Sierra had some sympathy with one of the complainants: SunEnergy1, a solar farm that wants relief going forward to excuse solar from the risk of nonperformance when the resource has little availability — and is paid less to reflect that. But natural gas generators should not be excused from the penalties because of “the inflexible gas supply arrangements” they prefer to make.

“Where penalties cannot drive better performance, a resource’s nonperformance should not incur penalties,” Sierra said. “In contrast, penalties should apply where resources can take steps to improve performance, such as weatherizing equipment or procuring gas in order to fulfil their capacity obligations — as the commission concluded after considerable discussion back in 2015.”

Constellation Energy Generation argued that FERC should dismiss the complaints because customers in PJM pay billions per year to ensure generator availability and the suppliers who failed to show up during Elliott knew what they were risking before the storm.

“PJM’s tariff is clear, unambiguous and strict: Penalties are mandatory when a CP resource fails to meet performance expectations during an emergency action declared by PJM,” Constellation said. “The exceptions are intentionally narrow.”

While generators face risks, they are allowed to include them in their capacity offers, along with the costs of investments to mitigate them. Generators also have the option to only participate in the energy market and avoid CP entirely.

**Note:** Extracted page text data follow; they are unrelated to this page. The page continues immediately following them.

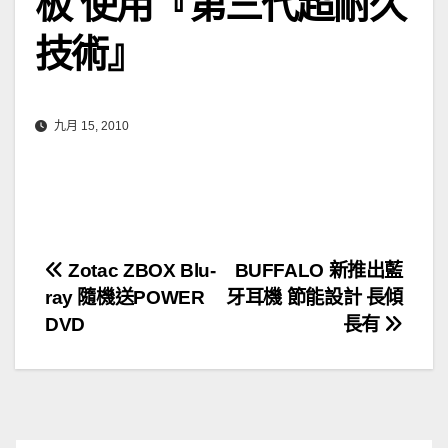
板 使用『第三代超耐久
技術』
九月 15, 2010
文
Zotac ZBOX Blu-
BUFFALO 新推出藍
ray 隨機送POWER
牙耳機 節能設計 長傾
章
DVD
長有
導
覽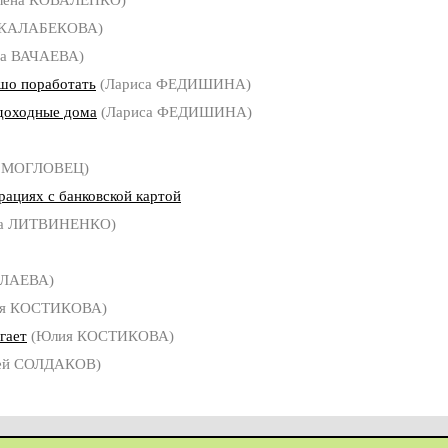
 КАЛАБЕКОВА)
на ВАЧАЕВА)
ошо поработать
(Лариса ФЕДИШИНА)
 доходные дома
(Лариса ФЕДИШИНА)
й МОГЛОВЕЦ)
рациях с банковской картой
га ЛИТВИНЕНКО)
ОЛАЕВА)
я КОСТИКОВА)
гает
(Юлия КОСТИКОВА)
ей СОЛДАКОВ)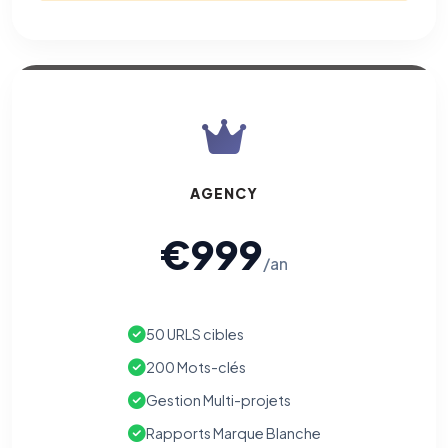
AGENCY
€999
/an
50 URLS cibles
200 Mots-clés
Gestion Multi-projets
Rapports Marque Blanche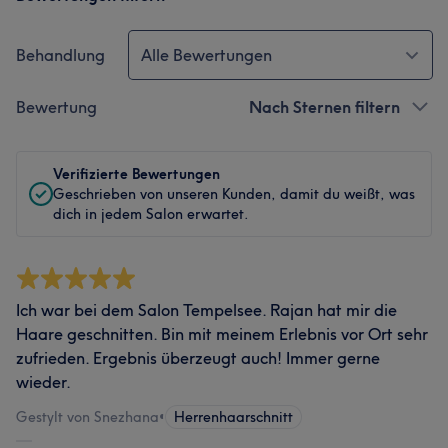
Behandlung
Alle Bewertungen
Bewertung
Nach Sternen filtern
Verifizierte Bewertungen
Geschrieben von unseren Kunden, damit du weißt, was
dich in jedem Salon erwartet.
Ich war bei dem Salon Tempelsee. Rajan hat mir die
Haare geschnitten. Bin mit meinem Erlebnis vor Ort sehr
zufrieden. Ergebnis überzeugt auch! Immer gerne
wieder.
Gestylt von Snezhana
•
Herrenhaarschnitt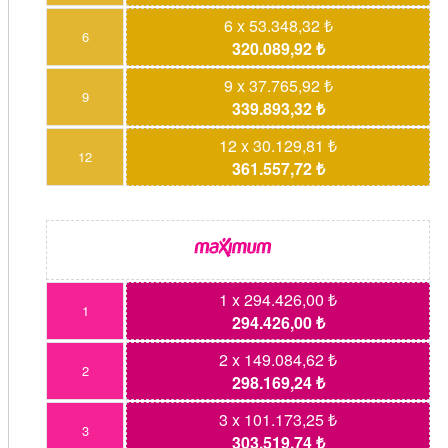
6 x 53.348,32 ₺
6
320.089,92 ₺
9 x 37.765,92 ₺
9
339.893,32 ₺
12 x 30.129,81 ₺
12
361.557,72 ₺
1 x 294.426,00 ₺
1
294.426,00 ₺
2 x 149.084,62 ₺
2
298.169,24 ₺
3 x 101.173,25 ₺
3
303.519,74 ₺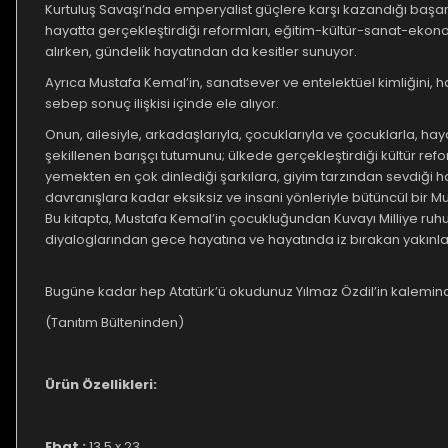
Kurtuluş Savaşı’nda emperyalist güçlere karşı kazandığı başar
hayatta gerçekleştirdiği reformları, eğitim-kültür-sanat-ek
alırken, gündelik hayatından da kesitler sunuyor.
Ayrıca Mustafa Kemal’in, sanatsever ve entelektüel kimliğini, hay
sebep sonuç ilişkisi içinde ele alıyor.
Onun, ailesiyle, arkadaşlarıyla, çocuklarıyla ve çocuklarla, hay
şekillenen barışçı tutumunu; ülkede gerçekleştirdiği kültür re
yemekten en çok dinlediği şarkılara, giyim tarzından sevdiği h
davranışlara kadar eksiksiz ve insani yönleriyle bütüncül bir 
Bu kitapta, Mustafa Kemal’in çocukluğundan Kuvayı Milliye ruhun
diyaloglarından gece hayatına ve hayatında iz bırakan yakınla
Bugüne kadar hep Atatürk’ü okudunuz Yılmaz Özdil’in kalemin
(Tanıtım Bülteninden)
Ürün Özellikleri:
Ebat :
13,5 x 23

“With full knowledge of the risks and obligations of accepting a capacity commitment, complainants bid into the capacity auction, received capacity commitments and cashed checks from ratepayers,” Constellation said. “But when their capacity was needed, they failed to deliver. Now they don’t want to pay the resulting penalties.”

Vistra told FERC that the markets performed as designed during Elliott, with some generators underperforming and others overperforming, while PJM maintained reliability.

“The complaints invite the commission to second-guess PJM’s operational decisions during emergency conditions and/or disrupt the market outcomes designed to flow from those decisions pursuant to the filed rate,” the company said. “Vistra respectfully submits that both invitations are perilous and, to maintain both the integrity of the market and the proper incentives needed for system reliability, the commission should view the complaints with skepticism.”

Even if FERC sides with the complaints, it should affirm the continued validity of the CP rules, Vistra said.